多田敏宏:中国の食と病と文学のブログ

中国の食と病について文学の点から見てみたいです。

四川の担々麵、張恨水

 担々麵には二種類あり、四川の人であろうとなかろうと、みな好む。第一は、街路に沿って売っているものだ。前にコンロと鉄の缶を置き、後ろに戸棚を置いている。戸棚の引き出しに麺類とワンタンを入れ、その上に醤油や酢などの調味料を入れた皿や瓶を置いている。調味料の多くは粉末なので、他の土地から来た人はどういうものなのかわからない。第二は、竹籠に生野菜を入れているものだ。麺が煮えると、熱湯をくぐらせた野菜をその上に加える。すべての調味料を少しずつつまんで振りかけるのだが、コショウとショウガは特に欠かせない。さっぱりとして口当たりがよく、私が初めて重慶に来たときは、一碗が四分か五分だった。第一のものは、露天だが、テーブルのあるものもないものもあり、立って食べる人もいれば座って食べる人もいる。

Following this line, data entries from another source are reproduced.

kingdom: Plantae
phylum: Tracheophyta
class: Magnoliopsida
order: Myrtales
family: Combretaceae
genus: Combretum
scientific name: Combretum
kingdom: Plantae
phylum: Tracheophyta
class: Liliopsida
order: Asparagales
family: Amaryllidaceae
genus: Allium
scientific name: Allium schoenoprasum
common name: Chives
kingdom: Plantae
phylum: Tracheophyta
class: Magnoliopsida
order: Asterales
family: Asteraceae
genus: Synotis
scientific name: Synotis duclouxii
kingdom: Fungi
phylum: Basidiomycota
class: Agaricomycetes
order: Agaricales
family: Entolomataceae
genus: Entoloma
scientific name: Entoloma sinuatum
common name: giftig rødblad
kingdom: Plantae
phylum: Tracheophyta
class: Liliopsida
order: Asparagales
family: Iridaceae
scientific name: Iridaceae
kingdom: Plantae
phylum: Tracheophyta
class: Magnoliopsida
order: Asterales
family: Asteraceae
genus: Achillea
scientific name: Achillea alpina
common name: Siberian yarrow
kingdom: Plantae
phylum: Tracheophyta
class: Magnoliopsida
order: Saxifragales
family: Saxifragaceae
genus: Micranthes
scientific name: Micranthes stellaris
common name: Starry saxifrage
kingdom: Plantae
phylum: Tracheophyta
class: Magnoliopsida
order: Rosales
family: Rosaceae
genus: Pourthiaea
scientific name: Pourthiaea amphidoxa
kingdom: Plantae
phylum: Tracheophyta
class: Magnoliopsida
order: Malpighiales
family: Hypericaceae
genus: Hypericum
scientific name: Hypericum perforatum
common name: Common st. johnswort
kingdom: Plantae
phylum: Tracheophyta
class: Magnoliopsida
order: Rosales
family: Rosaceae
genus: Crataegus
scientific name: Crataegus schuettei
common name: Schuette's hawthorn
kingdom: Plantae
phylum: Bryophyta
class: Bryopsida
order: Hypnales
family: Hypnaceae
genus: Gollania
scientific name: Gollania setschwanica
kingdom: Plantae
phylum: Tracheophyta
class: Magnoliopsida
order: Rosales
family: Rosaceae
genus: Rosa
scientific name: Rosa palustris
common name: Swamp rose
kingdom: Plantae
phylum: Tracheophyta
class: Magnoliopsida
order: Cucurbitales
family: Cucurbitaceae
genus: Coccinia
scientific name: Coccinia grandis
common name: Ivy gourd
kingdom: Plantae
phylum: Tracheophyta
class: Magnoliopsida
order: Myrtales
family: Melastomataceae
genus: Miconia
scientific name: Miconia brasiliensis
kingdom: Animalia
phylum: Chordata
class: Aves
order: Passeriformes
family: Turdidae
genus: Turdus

いくつか種類があり、みそ味や何も入れないもの、ラー油味のものなどだ。味の秘訣はスープにある。豚骨を煮て作っているので、実に美味だ。看板などはないが、きちんとした身なりの人が、手を携えてやってくる。成都の人は、重慶の人以上に担々麵を好む。地面に腰をかがめ、ずるずる音を立てて食べている姿もよく見る。北平の人ももとより軽食を好むが、そういう姿はあまり見ない。